2.6 The Investor is not relying on the Company or any of its employees, agents, or advisors with respect to the legal, tax, economic and related considerations of an investment in the Securities. The Investor has consulted such legal, financial and tax advisers as have been necessary to evaluate the merits and risks of this investment.
2.7 The Investor agrees that the Securities (including any interest therein) will not be sold or otherwise disposed of by the Investor unless either (i) the sale or other disposition will be pursuant to a registration statement under the 1933 Act, and any applicable securities laws of any state or other jurisdiction or (ii) the Investor shall have notified the Company in writing of any desire on the part of the Investor to sell or dispose of all or part of the such Securities and of the manner and terms of the proposed transaction, and the Company shall have been advised in writing by counsel acceptable to it that no registration of such Securities under the 1933 Act, or the rules and regulations then in effect thereunder, or any applicable state securities laws, is required in connection with the proposed sale or other disposition. Except as provided in Section 5 hereof, the Investor acknowledges that the Company is under no obligation whatsoever in connection with any such registration or exemption.

> **Records**
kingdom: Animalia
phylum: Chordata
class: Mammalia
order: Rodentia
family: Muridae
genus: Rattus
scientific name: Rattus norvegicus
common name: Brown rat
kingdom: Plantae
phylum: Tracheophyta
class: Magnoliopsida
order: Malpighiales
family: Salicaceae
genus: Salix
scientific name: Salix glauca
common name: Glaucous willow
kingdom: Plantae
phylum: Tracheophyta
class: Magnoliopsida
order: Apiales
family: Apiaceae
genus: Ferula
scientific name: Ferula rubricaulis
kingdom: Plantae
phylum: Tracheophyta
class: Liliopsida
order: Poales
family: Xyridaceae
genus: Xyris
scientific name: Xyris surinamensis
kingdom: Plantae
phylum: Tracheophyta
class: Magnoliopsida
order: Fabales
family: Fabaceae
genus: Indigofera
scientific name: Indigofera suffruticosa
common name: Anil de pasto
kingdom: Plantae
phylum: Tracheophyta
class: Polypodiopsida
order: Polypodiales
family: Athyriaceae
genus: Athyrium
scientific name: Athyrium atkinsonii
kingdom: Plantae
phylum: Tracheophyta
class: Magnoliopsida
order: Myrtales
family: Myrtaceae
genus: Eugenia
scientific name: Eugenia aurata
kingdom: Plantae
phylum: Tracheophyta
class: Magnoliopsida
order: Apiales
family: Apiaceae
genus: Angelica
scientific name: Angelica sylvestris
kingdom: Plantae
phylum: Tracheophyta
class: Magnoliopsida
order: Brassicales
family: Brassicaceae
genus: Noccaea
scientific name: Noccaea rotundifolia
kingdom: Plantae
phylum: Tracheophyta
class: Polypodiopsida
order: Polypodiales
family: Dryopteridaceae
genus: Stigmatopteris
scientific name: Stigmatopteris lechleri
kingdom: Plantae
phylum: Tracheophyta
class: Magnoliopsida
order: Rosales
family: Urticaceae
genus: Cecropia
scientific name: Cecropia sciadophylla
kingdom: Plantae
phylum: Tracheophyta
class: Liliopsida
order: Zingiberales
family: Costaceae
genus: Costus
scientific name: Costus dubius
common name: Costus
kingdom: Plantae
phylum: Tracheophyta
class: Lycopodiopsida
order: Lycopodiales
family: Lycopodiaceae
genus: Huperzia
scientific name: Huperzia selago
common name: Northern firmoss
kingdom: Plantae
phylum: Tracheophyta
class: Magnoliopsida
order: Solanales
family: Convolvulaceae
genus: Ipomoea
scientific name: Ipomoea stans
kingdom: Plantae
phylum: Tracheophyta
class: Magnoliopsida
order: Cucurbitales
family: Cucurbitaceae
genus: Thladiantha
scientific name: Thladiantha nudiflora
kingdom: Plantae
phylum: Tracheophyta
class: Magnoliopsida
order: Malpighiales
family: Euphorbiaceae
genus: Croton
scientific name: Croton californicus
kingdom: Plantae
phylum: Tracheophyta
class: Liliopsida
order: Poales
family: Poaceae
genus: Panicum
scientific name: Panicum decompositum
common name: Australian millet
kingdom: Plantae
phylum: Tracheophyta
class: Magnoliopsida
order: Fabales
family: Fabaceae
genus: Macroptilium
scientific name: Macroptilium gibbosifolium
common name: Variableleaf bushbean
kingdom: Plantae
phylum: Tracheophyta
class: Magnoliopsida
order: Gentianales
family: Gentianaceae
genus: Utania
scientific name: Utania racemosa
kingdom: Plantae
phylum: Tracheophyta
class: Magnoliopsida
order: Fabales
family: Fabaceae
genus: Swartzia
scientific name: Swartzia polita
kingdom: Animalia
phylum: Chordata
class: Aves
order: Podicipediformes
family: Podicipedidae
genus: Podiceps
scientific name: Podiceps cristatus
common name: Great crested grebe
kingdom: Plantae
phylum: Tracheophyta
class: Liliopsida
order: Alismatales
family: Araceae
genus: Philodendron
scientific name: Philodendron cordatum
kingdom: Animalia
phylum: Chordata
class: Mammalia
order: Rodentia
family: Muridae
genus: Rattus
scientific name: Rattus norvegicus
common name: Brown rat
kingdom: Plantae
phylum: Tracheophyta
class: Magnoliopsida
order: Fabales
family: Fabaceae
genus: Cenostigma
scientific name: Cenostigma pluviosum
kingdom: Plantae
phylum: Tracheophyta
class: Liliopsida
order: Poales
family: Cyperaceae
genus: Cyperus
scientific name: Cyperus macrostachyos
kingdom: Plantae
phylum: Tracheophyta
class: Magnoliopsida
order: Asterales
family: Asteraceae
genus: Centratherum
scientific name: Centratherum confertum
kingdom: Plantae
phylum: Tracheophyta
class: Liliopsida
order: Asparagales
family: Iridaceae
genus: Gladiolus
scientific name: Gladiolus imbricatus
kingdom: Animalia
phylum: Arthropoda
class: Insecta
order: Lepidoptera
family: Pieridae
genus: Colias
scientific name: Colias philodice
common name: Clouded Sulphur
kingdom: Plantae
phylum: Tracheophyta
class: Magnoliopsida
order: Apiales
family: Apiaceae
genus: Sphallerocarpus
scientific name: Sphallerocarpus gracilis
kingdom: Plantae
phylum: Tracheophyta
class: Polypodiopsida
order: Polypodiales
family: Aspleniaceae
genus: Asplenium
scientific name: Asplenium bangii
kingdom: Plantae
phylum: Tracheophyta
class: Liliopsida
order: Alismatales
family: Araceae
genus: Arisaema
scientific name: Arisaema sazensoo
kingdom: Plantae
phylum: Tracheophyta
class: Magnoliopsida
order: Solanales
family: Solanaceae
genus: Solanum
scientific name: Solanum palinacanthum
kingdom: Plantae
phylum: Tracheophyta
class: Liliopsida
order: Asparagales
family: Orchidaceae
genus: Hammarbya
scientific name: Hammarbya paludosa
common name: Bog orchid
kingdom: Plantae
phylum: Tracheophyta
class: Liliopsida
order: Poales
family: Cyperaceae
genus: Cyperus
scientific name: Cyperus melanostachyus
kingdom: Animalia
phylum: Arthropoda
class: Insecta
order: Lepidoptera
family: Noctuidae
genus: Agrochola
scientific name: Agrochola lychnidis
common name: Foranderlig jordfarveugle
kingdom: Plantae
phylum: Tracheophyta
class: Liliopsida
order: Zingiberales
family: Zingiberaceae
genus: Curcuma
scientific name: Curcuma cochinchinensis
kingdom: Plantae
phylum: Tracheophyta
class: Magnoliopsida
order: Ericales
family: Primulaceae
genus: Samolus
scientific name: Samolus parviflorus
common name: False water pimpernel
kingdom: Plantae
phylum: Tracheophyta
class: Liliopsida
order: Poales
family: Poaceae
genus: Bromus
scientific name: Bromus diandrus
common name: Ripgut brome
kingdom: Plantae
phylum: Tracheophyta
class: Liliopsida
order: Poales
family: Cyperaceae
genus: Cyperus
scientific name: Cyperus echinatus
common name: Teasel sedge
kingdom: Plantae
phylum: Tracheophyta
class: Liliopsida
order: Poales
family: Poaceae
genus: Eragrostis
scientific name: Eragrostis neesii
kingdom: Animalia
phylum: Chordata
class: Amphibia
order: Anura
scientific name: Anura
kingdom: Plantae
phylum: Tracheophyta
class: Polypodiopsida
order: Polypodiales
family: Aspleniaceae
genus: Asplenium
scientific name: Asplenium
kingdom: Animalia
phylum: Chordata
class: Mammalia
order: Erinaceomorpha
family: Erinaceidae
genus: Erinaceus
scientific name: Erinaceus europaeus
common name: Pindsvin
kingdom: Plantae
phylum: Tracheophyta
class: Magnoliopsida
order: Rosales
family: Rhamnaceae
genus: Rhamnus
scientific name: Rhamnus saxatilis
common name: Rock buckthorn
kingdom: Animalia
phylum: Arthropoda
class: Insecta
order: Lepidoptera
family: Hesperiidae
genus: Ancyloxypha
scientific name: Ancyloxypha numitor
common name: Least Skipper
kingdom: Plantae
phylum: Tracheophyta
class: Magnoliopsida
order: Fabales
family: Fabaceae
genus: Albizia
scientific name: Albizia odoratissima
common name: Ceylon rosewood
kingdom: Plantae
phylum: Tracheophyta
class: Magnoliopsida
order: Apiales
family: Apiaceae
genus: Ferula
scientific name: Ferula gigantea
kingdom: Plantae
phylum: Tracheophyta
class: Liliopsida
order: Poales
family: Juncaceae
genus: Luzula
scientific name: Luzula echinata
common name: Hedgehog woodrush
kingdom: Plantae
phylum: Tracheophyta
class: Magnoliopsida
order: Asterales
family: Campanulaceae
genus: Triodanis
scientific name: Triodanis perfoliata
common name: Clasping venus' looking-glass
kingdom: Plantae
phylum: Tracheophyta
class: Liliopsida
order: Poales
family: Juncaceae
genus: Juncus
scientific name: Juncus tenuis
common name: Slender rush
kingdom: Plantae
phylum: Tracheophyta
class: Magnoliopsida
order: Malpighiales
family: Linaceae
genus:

> **Directive 1**
Set down the stretch of the securities passage from "2.6 The Investor" through "of this investment.".
> **Directive 2**
Judge each statement against the securities passage, answering yes or no and quoting the words that decide it: (a) The Investor relies on the Company's advisors for the tax considerations of the investment. (b) Under option (ii), the Investor must notify the Company in writing of a wish to sell or dispose of the Securities. (c) The Investor has not consulted any advisers about the investment.
Work only from the text on the page.

> **Result 1**
2.6 The Investor is not relying on the Company or any of its employees, agents, or advisors with respect to the legal, tax, economic and related considerations of an investment in the Securities. The Investor has consulted such legal, financial and tax advisers as have been necessary to evaluate the merits and risks of this investment.

> **Result 2**
(a) No: "The Investor is not relying on the Company or any of its employees, agents, or advisors with respect to the legal, tax, economic and related considerations of an investment in the Securities."
(b) Yes: "the Investor shall have notified the Company in writing of any desire on the part of the Investor to sell or dispose of all or part of the such Securities"
(c) No: "The Investor has consulted such legal, financial and tax advisers as have been necessary to evaluate the merits and risks of this investment."